[WORK INSTRUCTIONS] Find every line of the records that has "separate" and return it.

(Collected data)
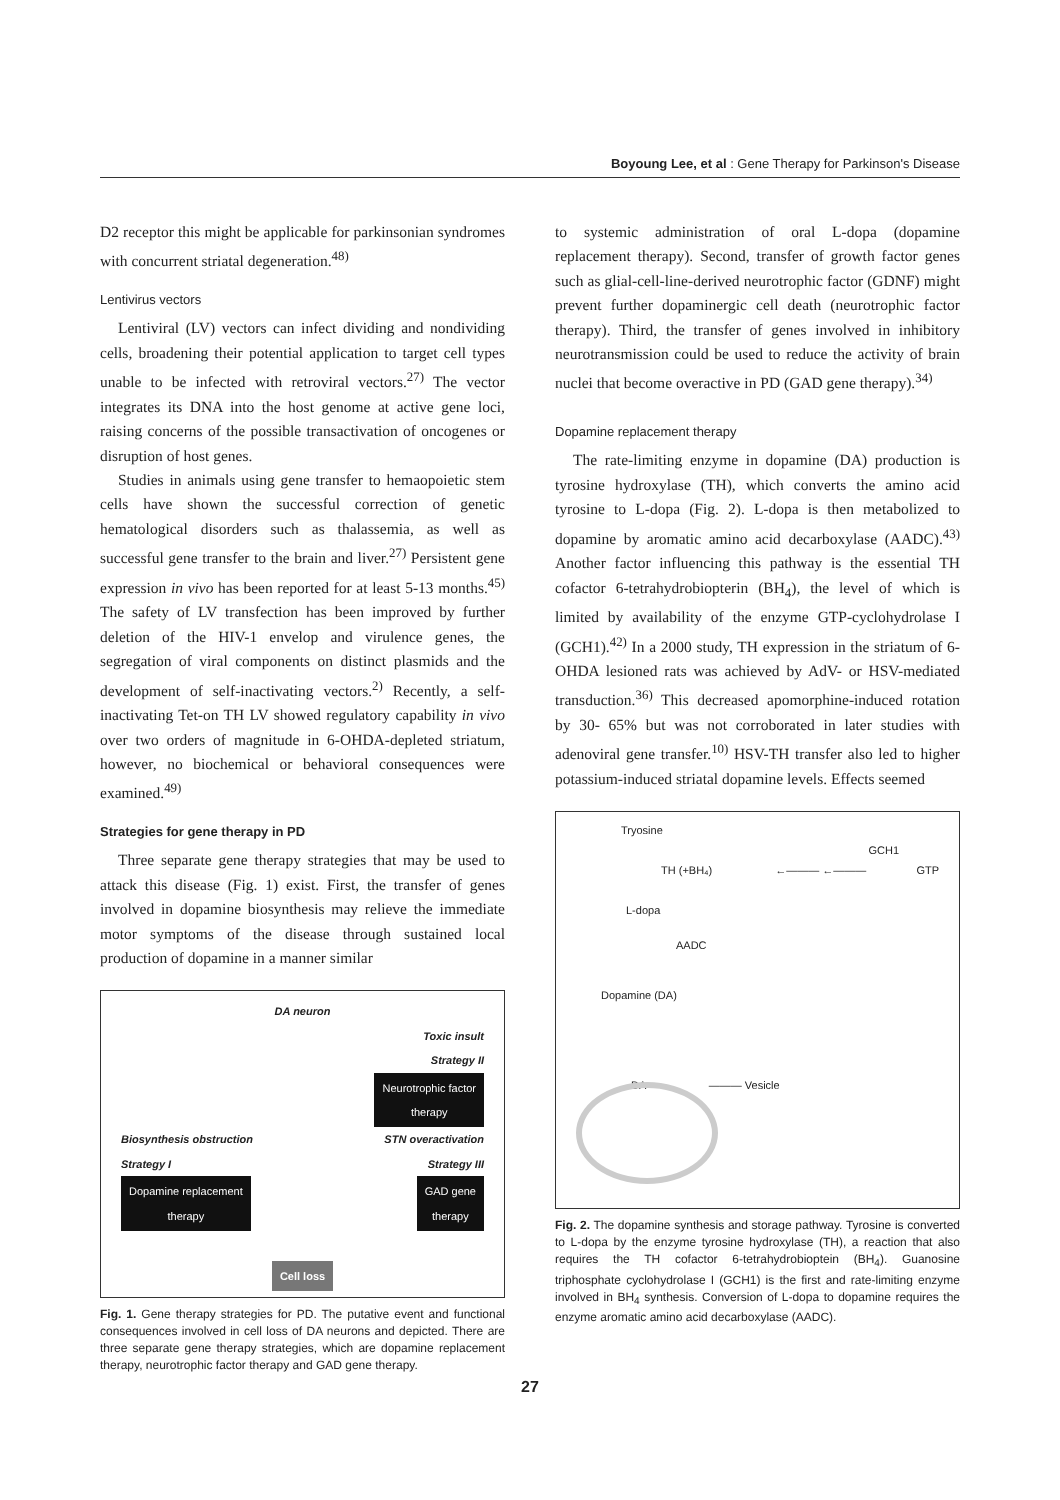Boyoung Lee, et al : Gene Therapy for Parkinson's Disease
D2 receptor this might be applicable for parkinsonian syndromes with concurrent striatal degeneration.<sup>48)</sup>
Lentivirus vectors
Lentiviral (LV) vectors can infect dividing and nondividing cells, broadening their potential application to target cell types unable to be infected with retroviral vectors.<sup>27)</sup> The vector integrates its DNA into the host genome at active gene loci, raising concerns of the possible transactivation of oncogenes or disruption of host genes.
Studies in animals using gene transfer to hemaopoietic stem cells have shown the successful correction of genetic hematological disorders such as thalassemia, as well as successful gene transfer to the brain and liver.<sup>27)</sup> Persistent gene expression in vivo has been reported for at least 5-13 months.<sup>45)</sup> The safety of LV transfection has been improved by further deletion of the HIV-1 envelop and virulence genes, the segregation of viral components on distinct plasmids and the development of self-inactivating vectors.<sup>2)</sup> Recently, a self-inactivating Tet-on TH LV showed regulatory capability in vivo over two orders of magnitude in 6-OHDA-depleted striatum, however, no biochemical or behavioral consequences were examined.<sup>49)</sup>
Strategies for gene therapy in PD
Three separate gene therapy strategies that may be used to attack this disease (Fig. 1) exist. First, the transfer of genes involved in dopamine biosynthesis may relieve the immediate motor symptoms of the disease through sustained local production of dopamine in a manner similar
DA neuron
Toxic insult
Strategy II
Neurotrophic factor
therapy
Biosynthesis obstruction STN overactivation
Strategy I Strategy III
Dopamine replacement
therapy GAD gene
therapy
Cell loss
Fig. 1. Gene therapy strategies for PD. The putative event and functional consequences involved in cell loss of DA neurons and depicted. There are three separate gene therapy strategies, which are dopamine replacement therapy, neurotrophic factor therapy and GAD gene therapy.
to systemic administration of oral L-dopa (dopamine replacement therapy). Second, transfer of growth factor genes such as glial-cell-line-derived neurotrophic factor (GDNF) might prevent further dopaminergic cell death (neurotrophic factor therapy). Third, the transfer of genes involved in inhibitory neurotransmission could be used to reduce the activity of brain nuclei that become overactive in PD (GAD gene therapy).<sup>34)</sup>
Dopamine replacement therapy
The rate-limiting enzyme in dopamine (DA) production is tyrosine hydroxylase (TH), which converts the amino acid tyrosine to L-dopa (Fig. 2). L-dopa is then metabolized to dopamine by aromatic amino acid decarboxylase (AADC).<sup>43)</sup> Another factor influencing this pathway is the essential TH cofactor 6-tetrahydrobiopterin (BH<sub>4</sub>), the level of which is limited by availability of the enzyme GTP-cyclohydrolase I (GCH1).<sup>42)</sup> In a 2000 study, TH expression in the striatum of 6-OHDA lesioned rats was achieved by AdV- or HSV-mediated transduction.<sup>36)</sup> This decreased apomorphine-induced rotation by 30- 65% but was not corroborated in later studies with adenoviral gene transfer.<sup>10)</sup> HSV-TH transfer also led to higher potassium-induced striatal dopamine levels. Effects seemed
Tryosine
GCH1
TH (+BH₄) ←——— ←——— GTP
L-dopa
AADC
Dopamine (DA)
DA ——— Vesicle
Fig. 2. The dopamine synthesis and storage pathway. Tyrosine is converted to L-dopa by the enzyme tyrosine hydroxylase (TH), a reaction that also requires the TH cofactor 6-tetrahydrobioptein (BH<sub>4</sub>). Guanosine triphosphate cyclohydrolase I (GCH1) is the first and rate-limiting enzyme involved in BH<sub>4</sub> synthesis. Conversion of L-dopa to dopamine requires the enzyme aromatic amino acid decarboxylase (AADC).
27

[WRITTEN SOLUTION]
Three separate gene therapy strategies that may be used to attack this disease (Fig. 1) exist. First, the transfer of genes involved in dopamine biosynthesis may relieve the immediate motor symptoms of the disease through sustained local production of dopamine in a manner similar
Fig. 1. Gene therapy strategies for PD. The putative event and functional consequences involved in cell loss of DA neurons and depicted. There are three separate gene therapy strategies, which are dopamine replacement therapy, neurotrophic factor therapy and GAD gene therapy.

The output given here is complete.